The second track goes deeper. For open-weight models, which tend to be smaller systems whose parameters Owkin can directly access, the company applies reinforcement learning to modify the model’s own weights. The result is OwkinZero, a biological reasoning model fine-tuned in-house and then plugged back into the broader agentic system alongside the proprietary LLMs. “We can make use of both paradigms to improve the system,” Béal said.

That broader ambition is shared across techbio. In a recent conversation on the Owkin podcast, Insilico Medicine CEO Alex Zhavoronkov put it simply: “In the frontier AI space, the ultimate battle will be an AI for science.”

Scaling with NVIDIA, shipping with Anthropic

Owkin’s partnership with Anthropic offered an early test of this modular architecture.
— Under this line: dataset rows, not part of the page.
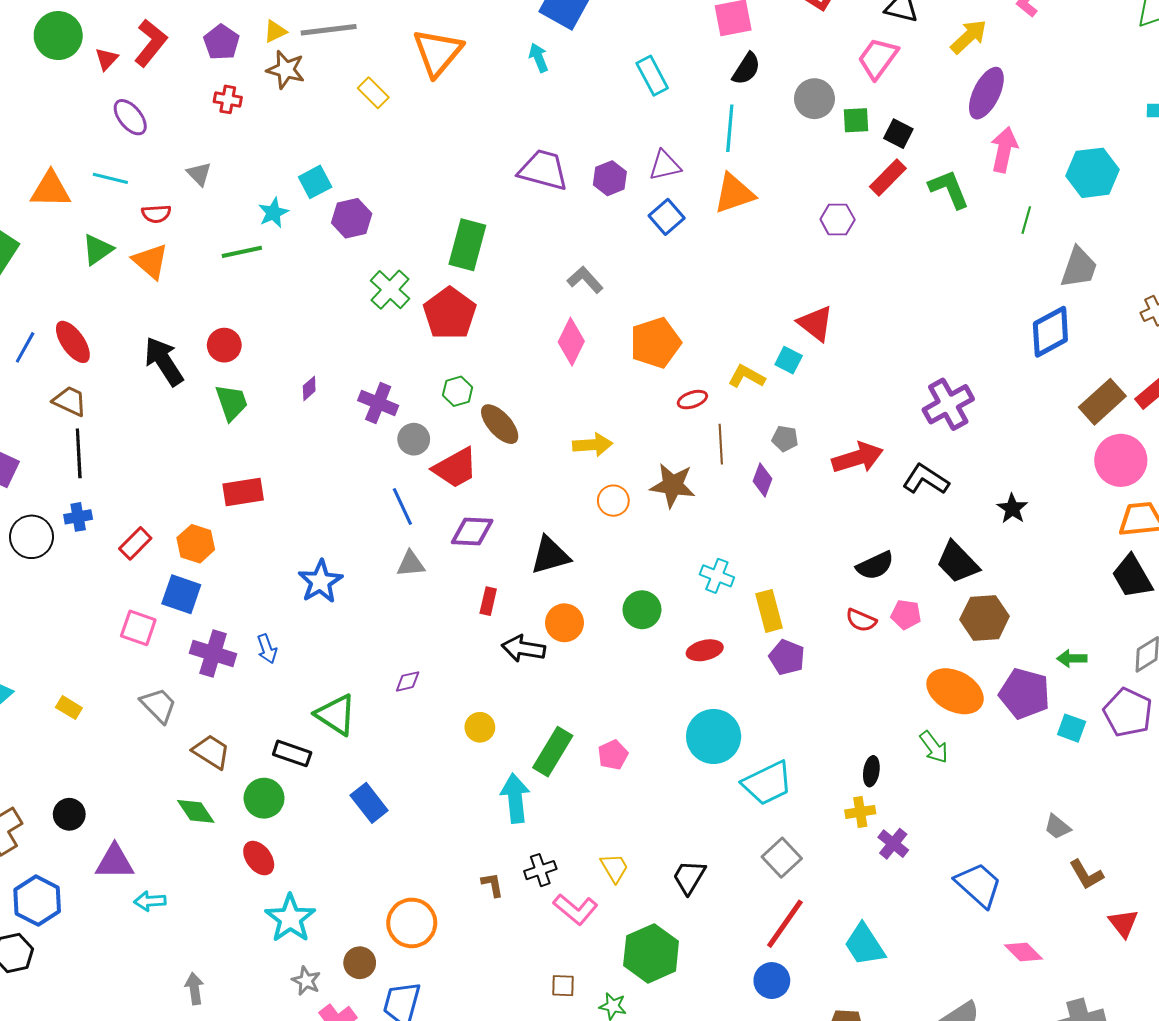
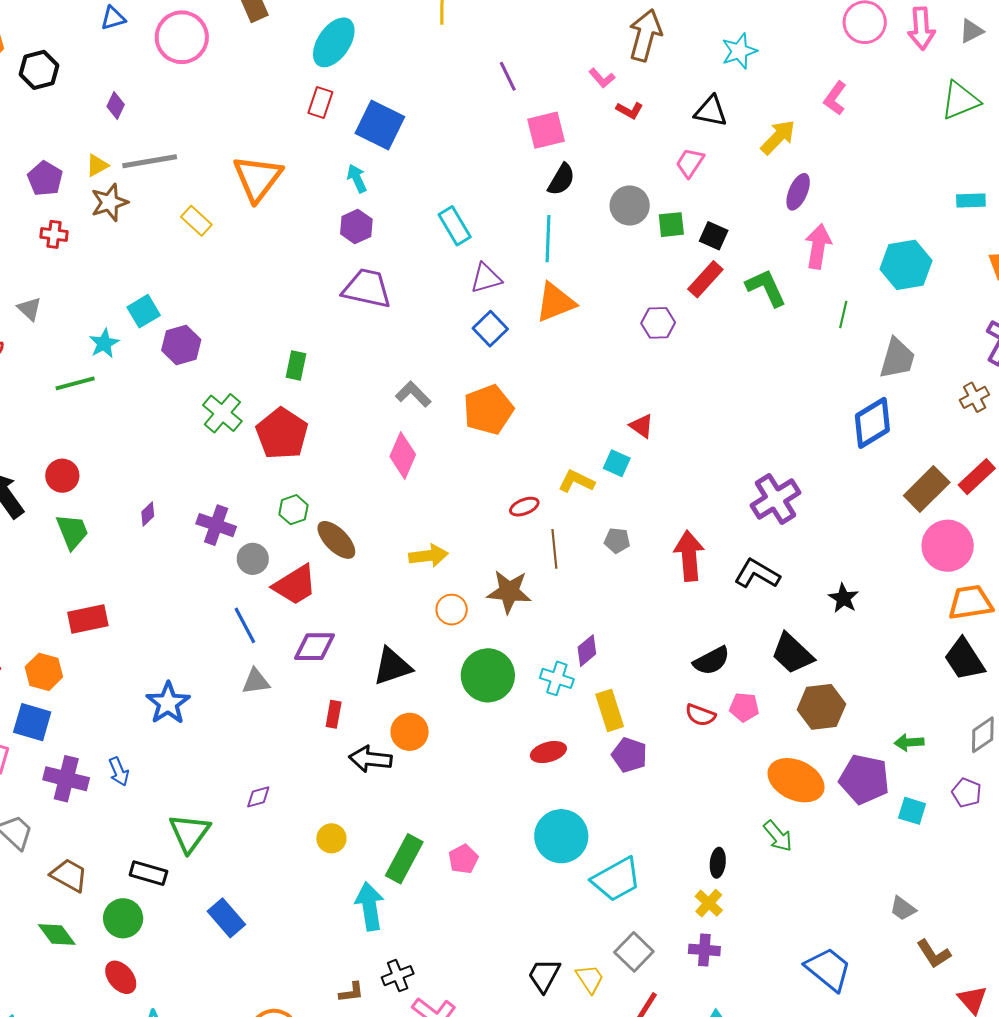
pink trapezoid: (878, 58) -> (690, 163), size x0.7
brown star: (286, 70) -> (109, 202), turned -30
cyan rectangle: (652, 76) -> (455, 226), moved
purple ellipse: (986, 93) -> (798, 192), size x0.7
purple hexagon: (610, 178) -> (356, 227), moved
green rectangle: (467, 245) -> (296, 365), size x0.6
red triangle: (816, 323) -> (642, 426), size x0.7
orange pentagon: (655, 343) -> (488, 410), moved
red arrow: (858, 458) -> (689, 556), turned -75
purple diamond: (763, 480) -> (587, 651), moved, turned 32
green circle: (642, 610) -> (488, 675), moved, size x1.4
purple pentagon: (1128, 712) -> (967, 793), size x0.6
green triangle: (336, 715) -> (190, 833), turned 36
yellow cross: (860, 812) -> (709, 903), turned -36
purple cross: (893, 844) -> (704, 950), moved, turned -32
yellow trapezoid: (614, 868) -> (590, 979), moved
brown L-shape: (492, 885) -> (351, 992), turned 96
Pathology Explorer,  an agent built on Owkin’s HIPE histology model, was included in the launch of Claude for Healthcare and Life Sciences, accessible via the Model Context Protocol (MCP).

Béal said K Pro’s internal system was already built on MCP servers, so exposing an agent to Anthropic’s platform was a natural extension. “It’s also a forcing function to ensure our system is modular by design,” he said, “because at the end of the day, we need our systems to be interoperable with many different platforms.”
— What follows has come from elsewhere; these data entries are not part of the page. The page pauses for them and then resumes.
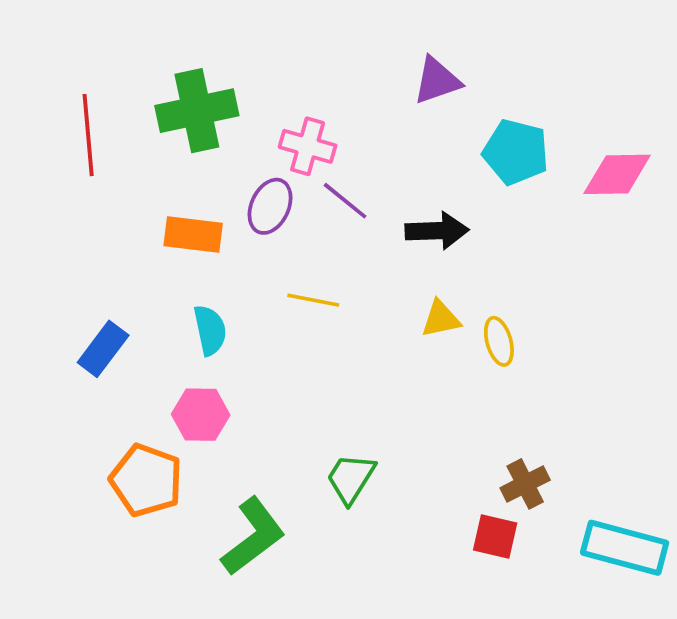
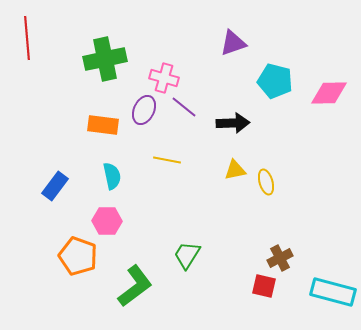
red line: (88, 135) -> (27, 38), moved

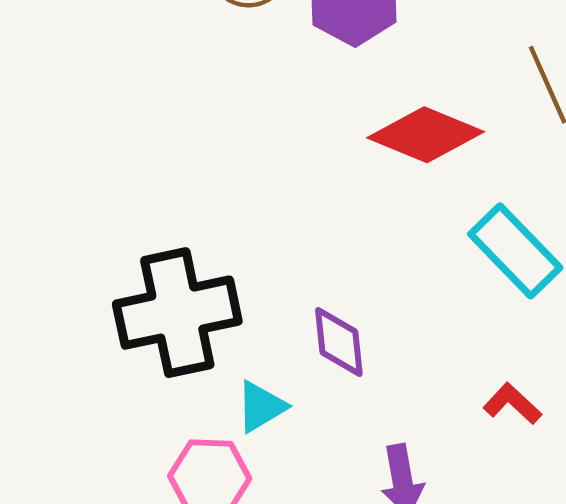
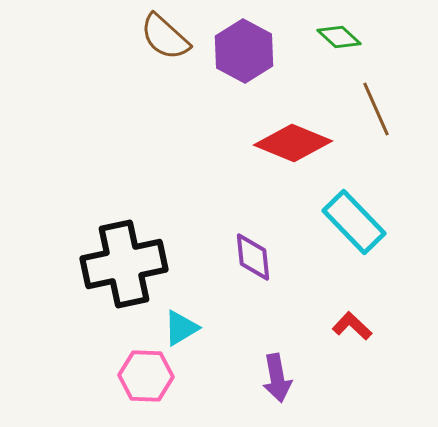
purple diamond: (339, 342) -> (253, 257), moved

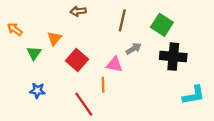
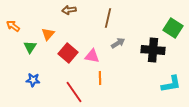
green square: (162, 25) -> (173, 28), moved
pink triangle: (114, 64) -> (92, 56), moved
orange line: (103, 85) -> (100, 78), moved

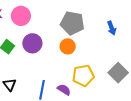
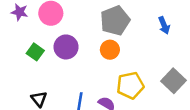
gray pentagon: (72, 23) -> (115, 21), turned -30

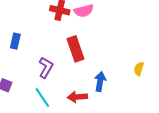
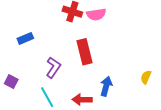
blue rectangle: (15, 41) -> (25, 38), turned 49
The target users are translational researchers and early clinical development teams who need to test hypotheses against real patient data at scale but lack the pathology bandwidth to do it themselves.

The NVIDIA partnership is about scaling what OwkinZero proved in-house. Owkin’s research team demonstrated that small open-weight models, fine-tuned with reinforcement learning on biological data, could outperform much larger commercial LLMs on specialized reasoning tasks. The collaboration gives Owkin access to the NeMo RL framework and NVIDIA AI infrastructure to push that work further. “The idea is to scale the promising research and move it to the next level,” Béal said, “and then integrate those state-of-the-art tools and resulting models directly within our agentic platform.”

Béal said Owkin derives complex question-and-answer pairs from its multimodal patient data to create a kind of biological ground truth for training. The model is then trained via reinforcement learning from verifiable rewards (RLVR), rewarded when its answers match that ground truth. “Those Q&As represent a kind of ground truth understanding of the biology,” Béal said.

The next step, he said, is moving beyond binary right-or-wrong signals toward process-based evaluation. In other words, the shift is training the model not just on whether it reached the correct answer, but on whether the reasoning chain that got it there was sound. In a February 2026 blog post, Owkin described related internal work using simulated gene regulatory networks as a causal-reasoning training environment. “We can already generate way more material with AI agents than we can possibly review as human beings in our lifetime,” Béal said. “That’s what we need to prepare for as researchers in every field.”